Sunday, June 29, 2014

Living Esperanza


Living Esperanza
from Gaston Lacombe
At Argentina's Esperanza base, in Antarctica, men and women share their lives with awesome landscapes, challenging weather conditions, and hundreds of thousands of penguins.
Beyond Antarctica's wildlife and glaciers, "Living Esperanza" explores the human dimension of life on this forbidding continent, from the deep philosophical thoughts that come from isolation, to mundane considerations such as food and housing. 


From DailyMail by Mark Prigg

Thought everything was all white in Antarctica?
Photographer shows off stunning images of icy continent coloured by pink penguin poop and massive red and green blooms of algae

  • Pink colours from excrement of Adelie penguins, and caused by their diet of krill
  • Huge blooms of algae can change the colour of vast areas of ice within hours
It is traditionally seen as a vast, white expanse of nothingness.
However, a Washington photographer who spent two month living in a remote base in Antarctica has revealed that in fact, the area can be surprisingly colourful.
Gaston Lacombe captured these incredible images showing the bright pinks, greens and reds of the area - caused by everything from penguin poo to massive blooms of algae.

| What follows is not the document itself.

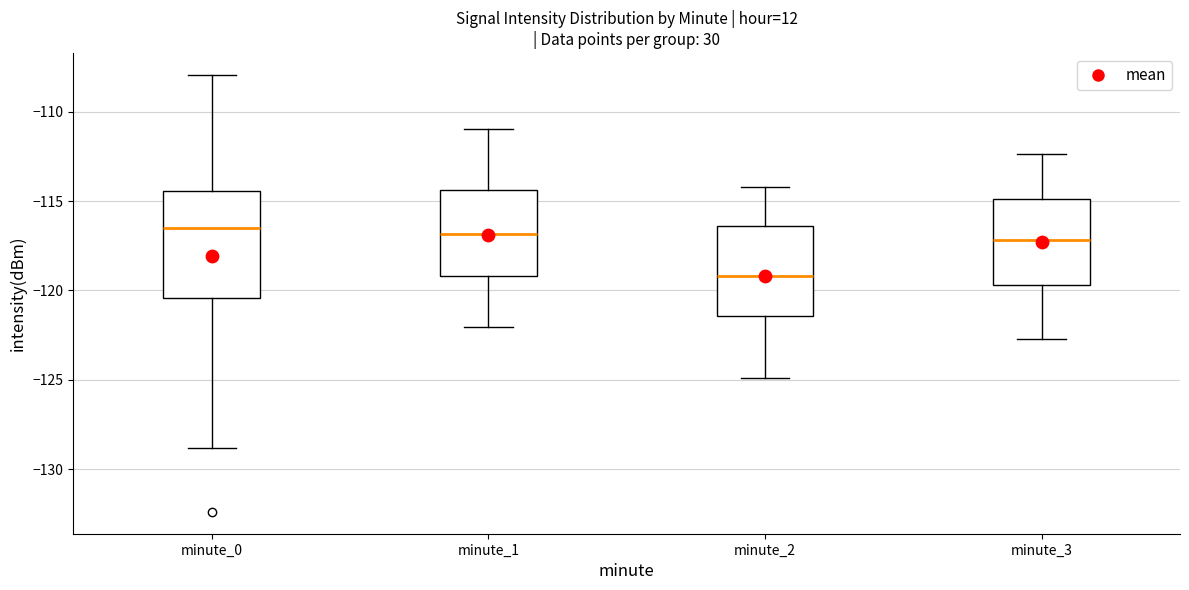

Comparing the boxes themselves (not the whiskers), which one is the tallest?

minute_0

 Adelie penguins transiting to and from the sea shore colour the surface of the snow with whatever substance they drag with their feet.
The pink color is from penguin poo, since they eat mostly krill, a small type of shrimp.

Gaston told MailOnline he was invited to the remote base by the Government of Argentina as its artist in residence.
A Canadian photographer now based in Washington, D.C., spent two months at Esperanza Base, a permanent research station on Antarctica’s Trinity Peninsula.

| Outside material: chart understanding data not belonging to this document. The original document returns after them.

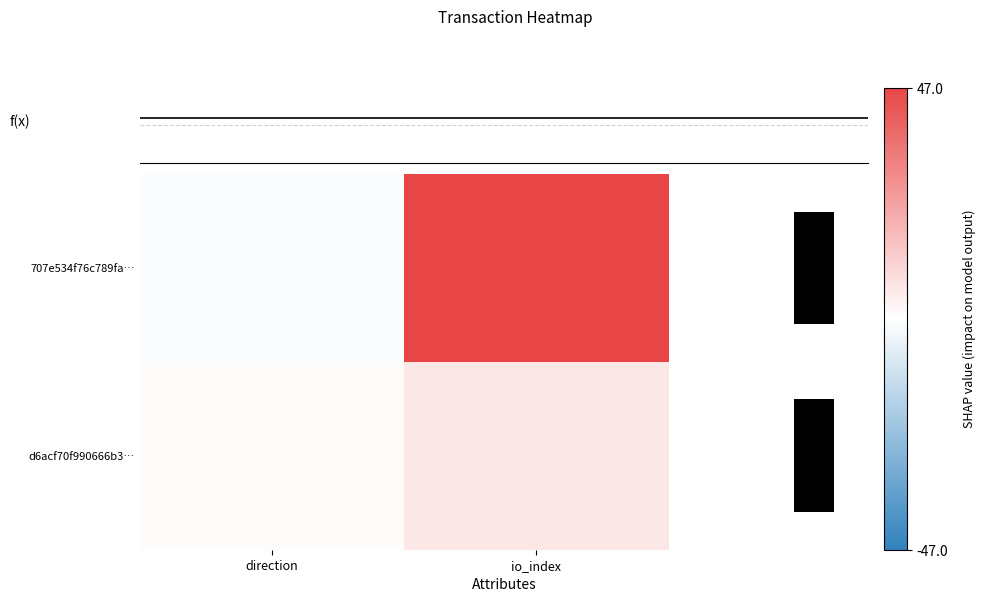

Which series changed the most between direction and io_index?

707e534f76c789fa…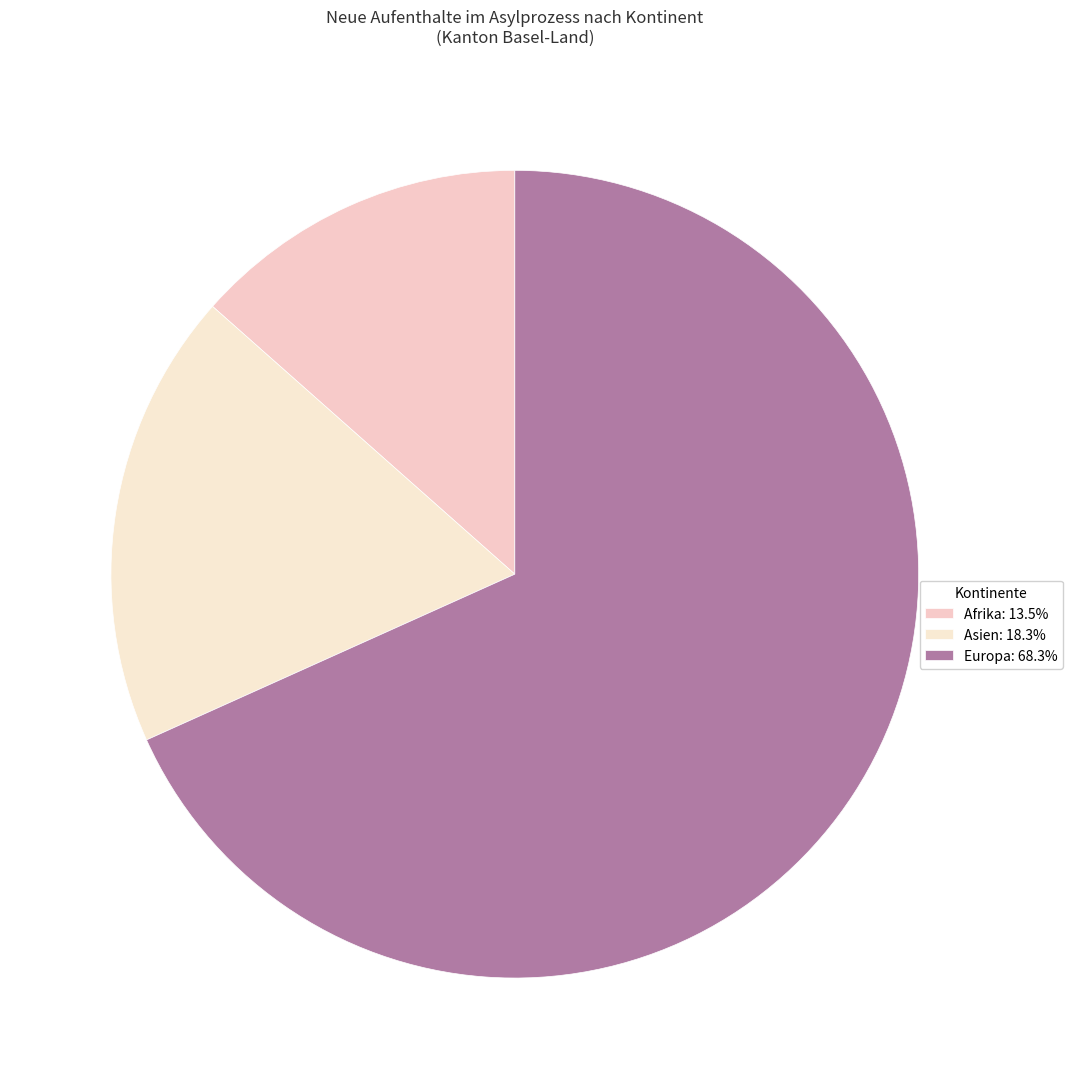

Count the number of slices in the pie.

3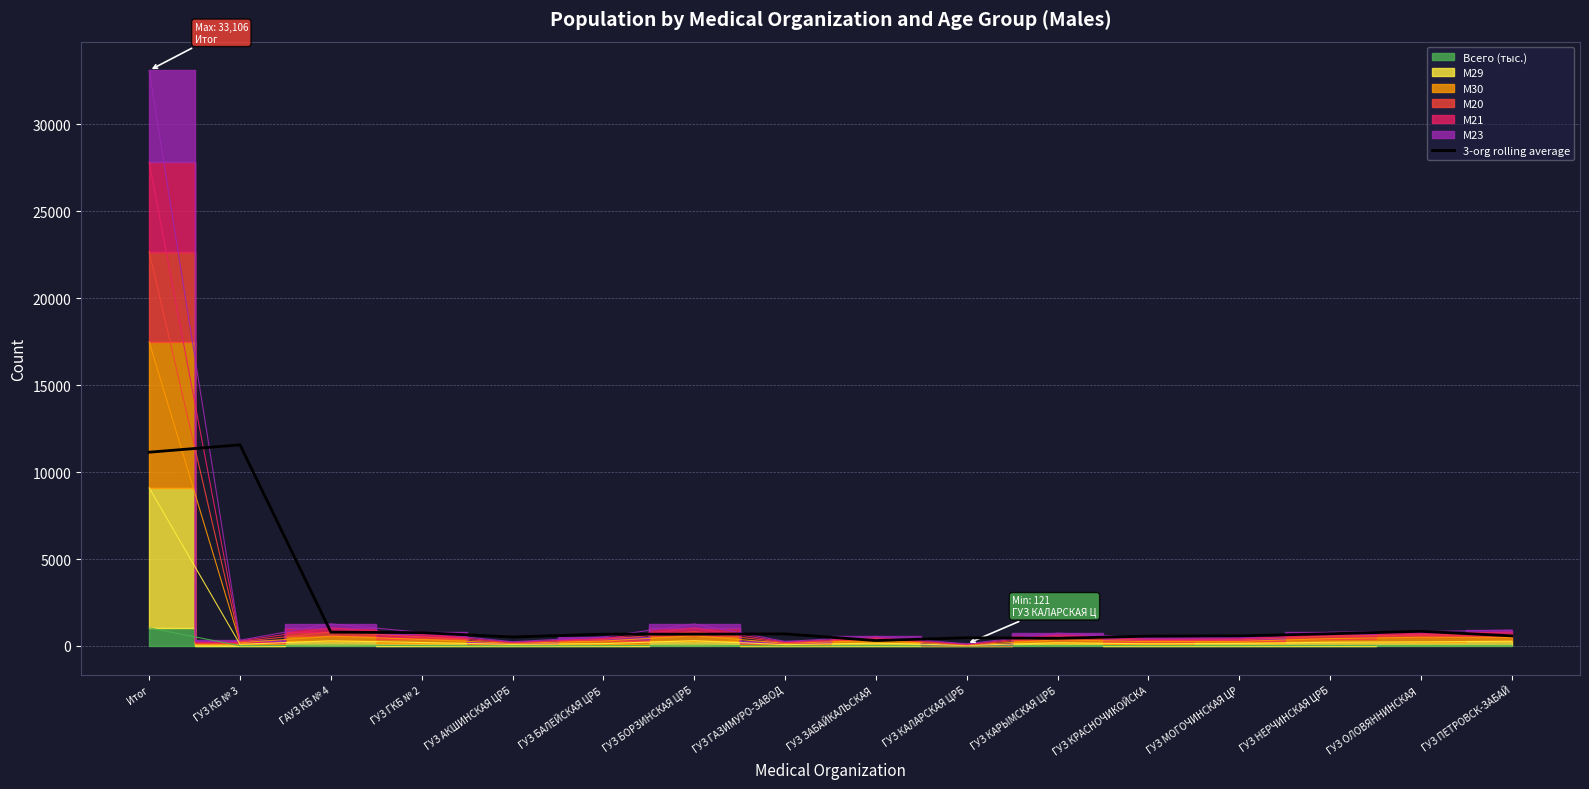

What is the difference between the values at ГУЗ БАЛЕЙСКАЯ ЦРБ and ГУЗ КАРЫМСКАЯ ЦРБ?

234.5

Esperanza Base with the Marine GeoGarage (SHN chart)

 Esperanza Base with the Marine GeoGarage (UKHO chart)

'I'd done a lot of preparation to deal with a lot of white, empty bleak expanses,' he said. And when he first arrived, he admits his views didn't change.
'When I got there, the colours were at first hard to see.
'It took a few weeks before I saw beyond the icebergs and the ocean and look for new ways to see the area.


Adelie penguins crossed a brightly colored patch of ice.
The color on the snow comes from dirt getting blown on (brown, black), from microscopic algae living in the snow (red, green), and from penguin poo (pink).

'These colours are very fleeting  - they can be there for just a few hours, conditions change very rapidly.
'It can be white in the morning, but algae blooms can makes the glacier red - or wind bring dirt onto the ice, making them brown and orange,' he explained.
The main colouring agents were soil and dirt.
'There were areas around the base that thawed, and the mud was taken onto the ice.'
Algae also caused major changes.
'Algae that lives inside the snow and ice blooms when the sun comes out,' he said.

The surface of the Buenos Aires Glacier, next to the Esperanza Base, turns red i stripes from the bloom of a microscopic algae (Chlamydomonas nivalis).

Algae bloom colors the surface of the ice around the Esperanza Base
When the microscopic algae Chlamydomonas nivalis is touched, its color amplifies as more of these minuscule organisms are compressed together.

'It's microscopic but there are so many green and red snow appears.'
The third colouring agent is the penguins.
'Most of it comes from their poo, they eat a lot of krill, so their poo is pink. That really surprised me,' he said.
'There were about 230,000 adelie penguins, they carry it on their feet - there are almost pink highways on the ice.
'I was very surprised when I started spotting these colours - a glacier near the base turned red in the space of an hour.
'The people here were military personnel, there to do a job - and they joked it was penguin poop, and I didn't believe them.

A wide view of the area behind the Esperanza base.
On this warmer day (upper 30s F), green algae was blooming on the surface on this ice patch, next to the pink of penguin poo also coloring the surface.
The sea was covered with blue ice blocks recently calved from the surrounding glaciers because of the summer heat.

The surface of the snow and ice now near the Esperanza base is colored by microscopic algae, dirt and the shuffling of penguins.

The edge of the Buenos Aired Glacier, near the Esperanza Base where photgrapher Gaston Lacombe lived. He said he first noticed the subtle colours of the area in this region.

Algae bloom colours the surface of the ice around the Esperanza Base.
Taken over a two-month visit to the continent, the white is painted by brushes of algae, penguin poo and krill.
He told us how this hue magic happens.
 
A detail of the edge of the Buenos Aires Glacier, near the Esperanza Base, colored with all kinds of subtle colors.

A stereotypical view of Antarctica as a white and barren landscape.